● APPLY WHAT YOU READ
1. Copy word for word the part of the Denis Brownell Murphy biography below that opens with the words containing "Murphy died in" and closes with "1876, aged 71.".
2. According to the Denis Brownell Murphy biography below, in what year was Murphy appointed painter in ordinary to Princess Charlotte?

[[ PASSAGE SHOWN open ]]

= Denis Brownell Murphy =

Irish painter

Denis Brownell Murphy (c. 1745–1755 – 1842) was an Irish miniature-painter.

== Life ==
Denis Brownell Murphy was a native of Dublin. He was a patriot and strong sympathiser with the cause of United Ireland in 1798, but in that year removed for professional reasons to Whitehaven in England with his wife and family. In 1802 they removed to Newcastle-on-Tyne, but in 1803 came to London, settling first at Hanwell. Murphy had considerable practice as a miniature-painter, and was in that capacity attached to the household of Princess Charlotte, being in 1810 appointed painter in ordinary to Her Royal Highness. He copied one or two of Lely's famous Beauties, then at Windsor Castle (afterwards at Hampton Court), and by command of the Princess completed a series of miniature copies of these, adding some from pictures not at Windsor. Murphy had apartments assigned him at Windsor during the progress of this work, which was from time to time inspected and approved by the royal family. The set was not completed at the time of the Princess's death, which put an end to the work and to Murphy's connection with the court. The paintings were sent in to Prince Leopold, with a claim for payment, but to the painter's great disappointment were declined and returned. The set were, however, purchased by a friend, Sir Gerard Noel, and it was suggested that use should be made of them by having them engraved as a series, with illustrative text from the pen of Murphy's daughter, Mrs. Anna Brownell Jameson. This work was successfully completed and published in 1833 under the title of The Beauties of the Court of King Charles the Second. Murphy occasionally exhibited miniatures in enamel or on ivory at the Royal Academy from 1800 to 1827, but his work did not attain any great distinction. The latter part of his life was very closely connected with that of his more famous daughter, Mrs. Jameson.

Murphy died in March 1842, leaving by his wife, who survived him, five daughters, of whom the eldest, Anna Brownell, married Robert Jameson, and was the well-known writer on art. Of the others, Camilla became Mrs. Sherwin, and died on 28 May 1886, at Brighton, aged 87, and Louisa became Mrs. Bate, while Eliza and Charlotte Alicia died unmarried, the former at Brighton on 31 March 1874 in her seventy-ninth year, the latter at Ealing on 13 June 1876, aged 71.

== Bibliography ==
- Caffrey, Paul (2009). "Murphy, Denis Brownell". In Dictionary of Irish Biography. Cambridge University Press, Royal Irish Academy. n.p.
- Cust, Lionel Henry
- Strickland, Walter G. (1968). "Murphy, Denis Brownell". In A Dictionary of Irish Artists. Vol. 2. New York, NY: Hacker Art Books. pp. 157–159.

[[ PASSAGE SHOWN closed ]]
[[ RECORDS open ]]

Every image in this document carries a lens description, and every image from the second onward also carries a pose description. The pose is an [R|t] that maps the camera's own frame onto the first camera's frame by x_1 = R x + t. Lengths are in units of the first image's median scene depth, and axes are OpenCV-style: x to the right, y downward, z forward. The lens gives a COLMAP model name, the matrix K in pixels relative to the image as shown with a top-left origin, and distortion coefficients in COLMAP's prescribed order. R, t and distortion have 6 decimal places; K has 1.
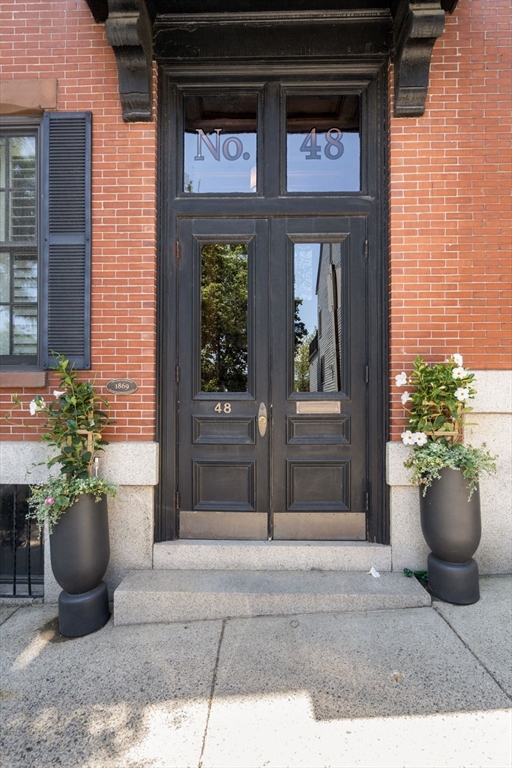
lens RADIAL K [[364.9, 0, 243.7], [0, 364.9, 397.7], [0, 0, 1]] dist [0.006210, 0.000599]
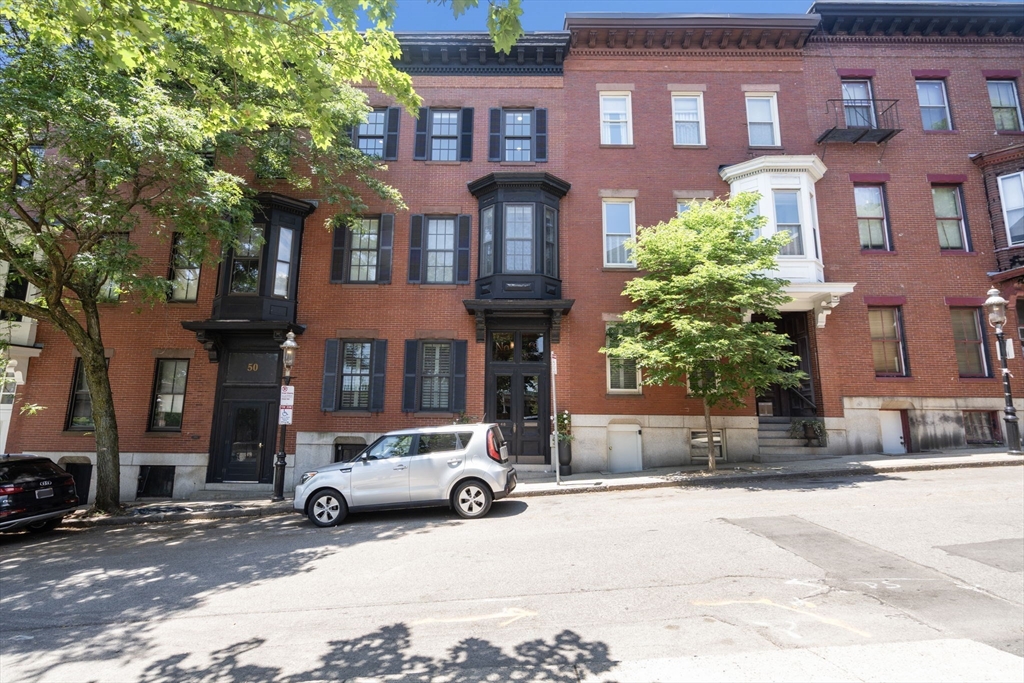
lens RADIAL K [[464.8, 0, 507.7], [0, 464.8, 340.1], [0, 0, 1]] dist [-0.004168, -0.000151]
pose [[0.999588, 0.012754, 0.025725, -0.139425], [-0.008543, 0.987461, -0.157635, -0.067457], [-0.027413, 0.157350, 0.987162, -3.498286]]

[[ RECORDS closed ]]
[[ RECORDS open ]]

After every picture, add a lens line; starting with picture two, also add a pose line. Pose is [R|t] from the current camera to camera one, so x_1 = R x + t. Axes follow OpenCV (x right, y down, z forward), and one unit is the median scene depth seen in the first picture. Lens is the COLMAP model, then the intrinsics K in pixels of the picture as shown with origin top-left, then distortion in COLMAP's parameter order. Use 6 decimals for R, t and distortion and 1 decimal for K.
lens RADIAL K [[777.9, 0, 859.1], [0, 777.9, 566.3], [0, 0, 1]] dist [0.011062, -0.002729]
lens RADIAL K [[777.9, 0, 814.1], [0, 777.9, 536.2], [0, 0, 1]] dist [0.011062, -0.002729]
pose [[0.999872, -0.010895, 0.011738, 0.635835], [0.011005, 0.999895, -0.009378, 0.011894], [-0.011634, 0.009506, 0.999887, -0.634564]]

[[ RECORDS closed ]]

● YOUR RESPONSES
1.
Murphy died in March 1842, leaving by his wife, who survived him, five daughters, of whom the eldest, Anna Brownell, married Robert Jameson, and was the well-known writer on art. Of the others, Camilla became Mrs. Sherwin, and died on 28 May 1886, at Brighton, aged 87, and Louisa became Mrs. Bate, while Eliza and Charlotte Alicia died unmarried, the former at Brighton on 31 March 1874 in her seventy-ninth year, the latter at Ealing on 13 June 1876, aged 71.

2. 1810